Consapevole dei disagi causati dagli oltre 1.200 cantieri aperti, Donnarumma rivendica un cambio di passo nella gestione operativa. "Lesson learned, abbiamo imparato la lezione e pianificato con 10 mesi di anticipo l'estate successiva – ha detto –. I punti percentuali di puntualità sono aumentati del 10%, che in termini ferroviari è un numero enorme". L'obiettivo è consegnare entro pochi anni una rete rinnovata: "La maggior parte di questi importanti collegamenti – ha annunciato l'ad – saranno attivi tra il 2028 e il 2031".

Il piano di rilancio passa anche attraverso una riorganizzazione societaria mirata. "Rete Ferroviaria Italiana è la colonna portante della nostra infrastruttura" ha spiegato l'ad, evidenziando come la storica Italferr sia stata rinominata FS Engineering, una società di migliaia di ingegneri che opera in più di 30 geografie al mondo. Nell'ambito passeggeri, Trenitalia gestisce tutte le attività di trasporto, includendo Busitalia, fondamentale per la logistica olimpica. Completano il quadro Anas per le strade non a pedaggio e FS Logistix per le merci, settore in forte sviluppo anche attraverso acquisizioni nei terminal portuali del Nord Europa. L'ambizione estera è ora coordinata da FS International, trasformata in un polo strategico da 2,5 miliardi di fatturato, affiancata dalla nuova FS Advisory. Quest'ultima, con base in Inghilterra, esporta il know-how italiano collaborando alla rinazionalizzazione dei treni inglesi, confermando FS come consulente globale di alto livello. La nuova società nasce per rispondere a una richiesta precisa del mercato: il bisogno di competenze integrate nel settore trasporti che possano coprire in modo unitario aree solitamente gestite da consulenti diversi, come regolamentazione, sviluppo delle infrastrutture e gestione operativa.

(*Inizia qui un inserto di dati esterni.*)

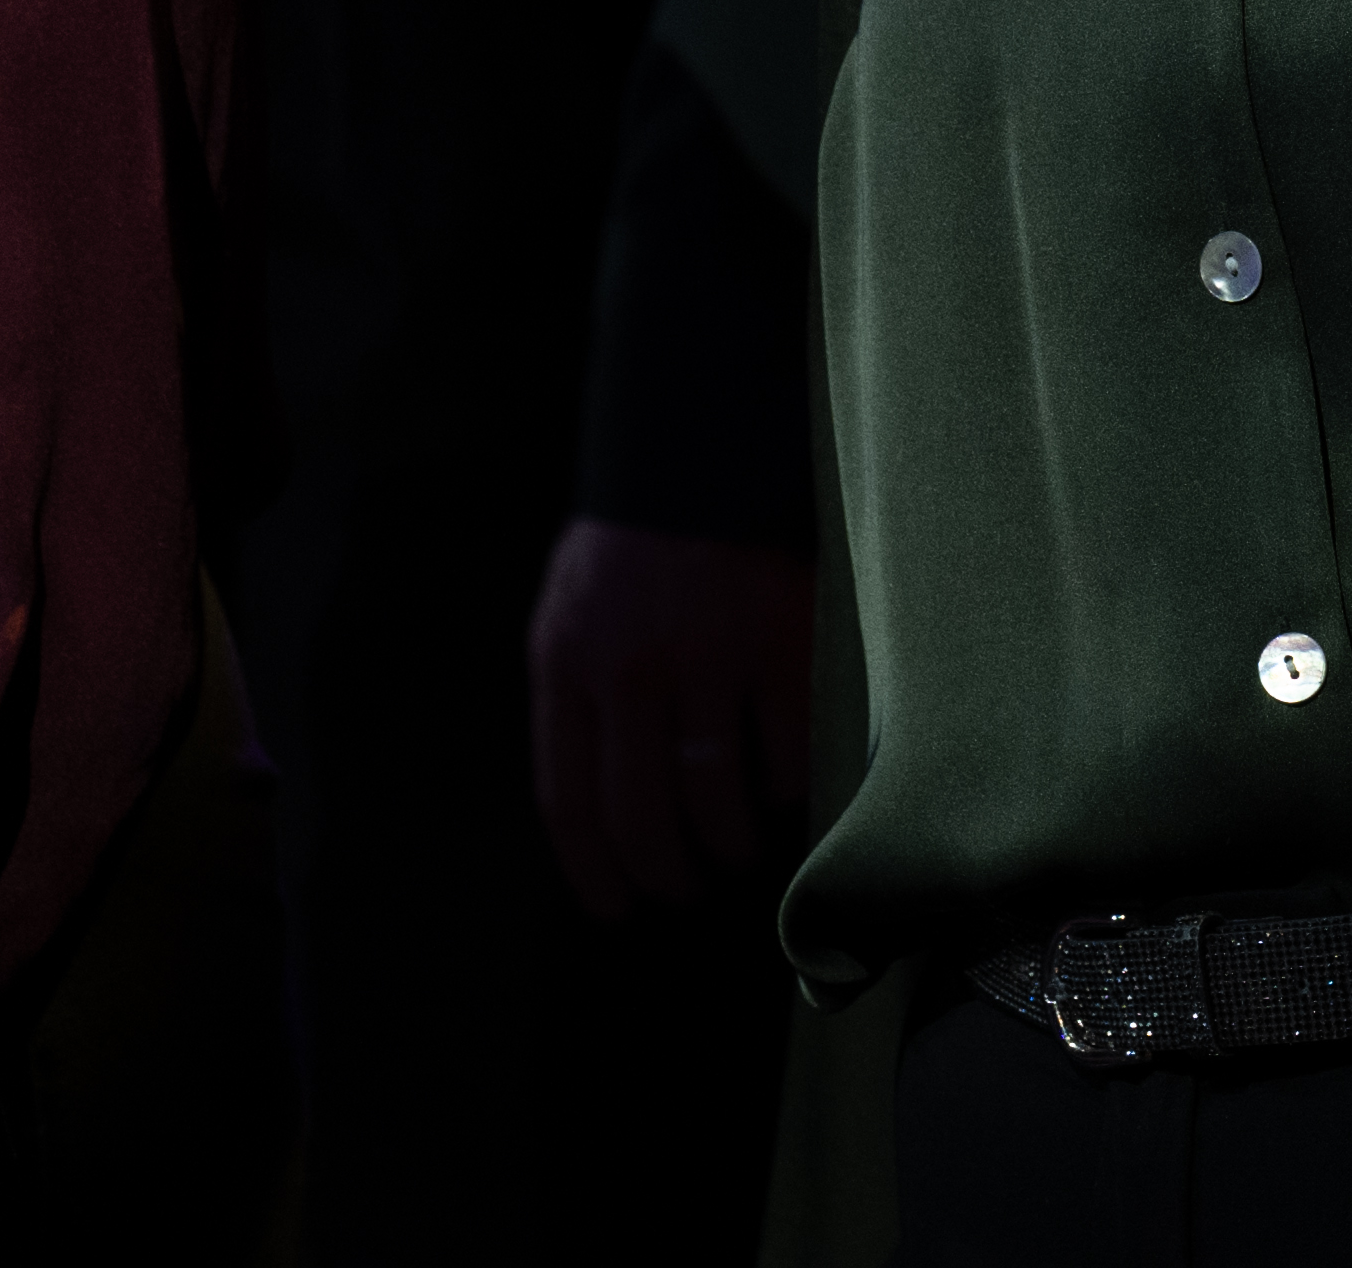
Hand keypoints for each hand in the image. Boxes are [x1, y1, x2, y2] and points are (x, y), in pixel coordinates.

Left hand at [525, 516, 820, 922]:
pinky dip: (786, 786)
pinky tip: (784, 790)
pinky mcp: (778, 638)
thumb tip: (600, 815)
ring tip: (738, 852)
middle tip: (686, 891)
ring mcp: (707, 653)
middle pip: (642, 814)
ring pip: (716, 797)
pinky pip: (784, 751)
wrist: (698, 442)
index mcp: (565, 661)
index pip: (569, 800)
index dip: (594, 872)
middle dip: (666, 874)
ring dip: (729, 845)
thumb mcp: (571, 615)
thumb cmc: (631, 548)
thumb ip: (578, 701)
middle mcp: (629, 666)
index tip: (618, 909)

L'innovazione tecnologica gioca un ruolo centrale nella strategia di FS, con l'AI che agisce come un copilota evoluto per potenziare le capacità umane. "Stiamo sviluppando sistemi che ci consentano non di sostituire l'uomo, ma di potenziarlo", spiega Donnarumma, sottolineando come l'AI permetta una valutazione in tempo reale per la scelta ottimizzata del traffico ferroviario. L'impatto della tecnologia è però trasversale: "L'AI la utilizziamo anche per l'aspetto commerciale e il marketing, per identificare il giusto prezzo del biglietto in funzione delle fasce orarie e della richiesta".

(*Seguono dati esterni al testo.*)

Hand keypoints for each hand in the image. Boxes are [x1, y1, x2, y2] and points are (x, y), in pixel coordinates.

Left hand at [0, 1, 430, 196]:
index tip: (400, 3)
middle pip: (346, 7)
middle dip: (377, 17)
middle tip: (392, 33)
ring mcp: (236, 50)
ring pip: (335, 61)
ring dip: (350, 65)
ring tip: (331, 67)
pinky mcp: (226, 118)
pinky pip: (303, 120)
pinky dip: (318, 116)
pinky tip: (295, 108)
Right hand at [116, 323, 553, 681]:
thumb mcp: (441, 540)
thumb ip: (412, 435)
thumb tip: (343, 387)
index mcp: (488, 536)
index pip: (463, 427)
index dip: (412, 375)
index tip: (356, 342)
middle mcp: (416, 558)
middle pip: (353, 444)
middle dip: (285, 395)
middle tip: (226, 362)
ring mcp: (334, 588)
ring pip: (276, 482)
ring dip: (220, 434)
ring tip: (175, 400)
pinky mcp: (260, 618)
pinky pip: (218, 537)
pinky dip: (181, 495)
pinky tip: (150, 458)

La trasformazione digitale tocca anche la gestione interna di un colosso da 100mila persone. "Usiamo l'AI anche nella valutazione delle risorse umane", afferma l'ad precisando che l'analisi veloce dei numeri serve a individuare come utilizzare al meglio il capitale umano, che resta il bene più prezioso del Gruppo. Questo si affianca al rinnovo della flotta, con treni italiani che sono tra i più nuovi d'Europa: "L'età media dei treni in Europa oscilla intorno ai 20 anni, noi stiamo tornando al di sotto dei 10 anni".

Infine, lo sguardo è rivolto al futuro transfrontaliero. "Saremo i primi a portare i passeggeri da Parigi a Londra con i nostri treni». L'obiettivo è vedere il Frecciarossa nel tunnel della Manica già verso il 2028-2029".